1. ABC is a triangle. Locate a point in the interior of ∆ABC which is equidistant from all the vertices of ∆ABC.
Answer – Let us consider a ∆ABC.
Draw l, the perpendicular bisector of AB.
Draw m, the perpendicular bisector of BC.
Let the two perpendicular bisectors l and m meet at O.
O is the required point which is equidistant from A, B and C.

Note: If we draw a circle with centre O and radius OB or OC, then it will pass through A, B and C. The point O is called circumcentre of the triangle.

2. In a triangle locate a point in its interior which is equidistant from all the sides of the triangle.
Answer – Let us consider a ∆ABC.

Draw m, the bisector of ∠C.
Let the two bisectors l and m meet at O.
Thus, O is the required point which is equidistant from the sides of ∆ABC.
Note: If we draw OM ⊥ BC and draw a circle with O as centre and OM as radius, then the circle will touch the sides of the triangle. Point O is called incentre of the triangle.

3. In a huge park, people are concentrated at three points (see figure)

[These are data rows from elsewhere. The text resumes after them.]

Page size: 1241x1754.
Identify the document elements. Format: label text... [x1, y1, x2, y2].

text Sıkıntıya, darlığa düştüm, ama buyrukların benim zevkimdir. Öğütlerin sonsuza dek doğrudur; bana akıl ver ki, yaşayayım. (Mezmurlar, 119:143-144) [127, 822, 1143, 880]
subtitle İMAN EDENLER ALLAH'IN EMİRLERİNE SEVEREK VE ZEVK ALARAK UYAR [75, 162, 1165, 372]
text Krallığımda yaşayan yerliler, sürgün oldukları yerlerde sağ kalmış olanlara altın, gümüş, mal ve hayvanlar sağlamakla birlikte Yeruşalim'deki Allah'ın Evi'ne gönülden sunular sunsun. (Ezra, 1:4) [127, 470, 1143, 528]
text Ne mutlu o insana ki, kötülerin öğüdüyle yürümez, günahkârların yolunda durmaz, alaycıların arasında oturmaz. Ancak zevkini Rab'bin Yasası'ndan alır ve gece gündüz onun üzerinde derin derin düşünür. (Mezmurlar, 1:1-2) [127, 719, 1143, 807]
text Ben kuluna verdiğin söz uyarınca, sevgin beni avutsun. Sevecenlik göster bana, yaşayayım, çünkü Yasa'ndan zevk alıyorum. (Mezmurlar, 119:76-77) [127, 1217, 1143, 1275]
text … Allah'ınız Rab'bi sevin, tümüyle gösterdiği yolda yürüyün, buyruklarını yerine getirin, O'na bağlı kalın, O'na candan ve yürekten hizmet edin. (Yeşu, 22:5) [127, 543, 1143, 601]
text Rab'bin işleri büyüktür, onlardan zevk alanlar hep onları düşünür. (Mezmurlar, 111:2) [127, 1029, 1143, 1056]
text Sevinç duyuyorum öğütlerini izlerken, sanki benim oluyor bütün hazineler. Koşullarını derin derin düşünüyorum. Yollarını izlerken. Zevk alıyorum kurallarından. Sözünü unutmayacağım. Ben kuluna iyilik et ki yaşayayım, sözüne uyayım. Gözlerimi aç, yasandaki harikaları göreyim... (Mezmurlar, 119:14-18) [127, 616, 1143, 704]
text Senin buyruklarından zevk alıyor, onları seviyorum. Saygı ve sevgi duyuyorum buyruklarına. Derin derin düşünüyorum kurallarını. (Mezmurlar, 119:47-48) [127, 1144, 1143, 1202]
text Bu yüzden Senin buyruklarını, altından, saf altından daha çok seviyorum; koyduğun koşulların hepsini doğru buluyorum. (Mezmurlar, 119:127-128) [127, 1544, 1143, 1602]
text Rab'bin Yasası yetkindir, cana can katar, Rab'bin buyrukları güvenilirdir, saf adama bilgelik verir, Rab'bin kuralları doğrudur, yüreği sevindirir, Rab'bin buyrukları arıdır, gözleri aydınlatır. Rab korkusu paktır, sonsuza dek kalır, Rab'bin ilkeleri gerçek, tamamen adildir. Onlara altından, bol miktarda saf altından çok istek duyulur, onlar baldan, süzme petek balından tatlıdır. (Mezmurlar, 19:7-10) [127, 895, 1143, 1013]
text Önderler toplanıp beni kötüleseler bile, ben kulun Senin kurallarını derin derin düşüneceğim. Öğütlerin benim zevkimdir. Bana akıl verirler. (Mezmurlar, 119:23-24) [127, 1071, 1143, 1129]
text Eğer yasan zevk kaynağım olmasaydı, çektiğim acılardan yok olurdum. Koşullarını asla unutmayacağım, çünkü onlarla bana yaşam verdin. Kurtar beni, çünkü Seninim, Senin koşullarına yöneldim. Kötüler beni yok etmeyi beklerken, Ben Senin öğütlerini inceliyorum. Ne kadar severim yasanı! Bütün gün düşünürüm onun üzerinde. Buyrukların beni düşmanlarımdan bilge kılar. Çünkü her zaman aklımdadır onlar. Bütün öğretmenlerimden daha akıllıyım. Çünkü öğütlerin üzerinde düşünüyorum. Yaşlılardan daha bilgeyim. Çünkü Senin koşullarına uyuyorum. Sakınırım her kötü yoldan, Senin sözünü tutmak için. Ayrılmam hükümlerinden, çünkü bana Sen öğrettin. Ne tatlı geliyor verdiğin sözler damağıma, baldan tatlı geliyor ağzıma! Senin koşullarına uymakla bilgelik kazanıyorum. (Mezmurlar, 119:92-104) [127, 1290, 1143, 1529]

A: where these are different slides and swings for children.
B: near which a man-made lake is situated.
C: which is near to a large parking and exist.
Where should an ice-cream parlor be set? up so that maximum number of persons can approach it?
[Hint The parlour should be equidistant from A, B and C.]
Answer –  Let us join A and B, and draw l, the perpendicular bisector of AB.
Now, join B and C, and draw m, the perpendicular bisector of BC. Let the perpendicular bisectors l and m meet at O.
The point O is the required point where the ice cream parlour be set up.

Note: If we join A and C and draw the perpendicular bisector, then it will also meet (or pass through) the point O.

4. Complete the hexagonal and star shaped Rangolis’ [see Fig. (i) and (ii)] by filling them with as many equilateral triangles of side 1 cm as you can. Count the number of triangles in each case. Which has more triangles?

Answer – We first divide the hexagon into six equilateral triangles of side 5cm as follow.

We take one triangle from six equilateral triangles as shown above and make as many equilateral triangles of one side 1 cm as shown in the figure.

The number of equilateral triangles of side 1 cm = 1 + 3 + 5 + 7 + 9 = 25
So, the total number of triangles in the hexagon = 6 × 25 = 150
To find the number of triangles in the Fig. (ii), we adopt the same procedure.
So, the number of triangles in the Fig. (ii) = 12 × 25 = 300
Hence, Fig. (ii) has more triangles.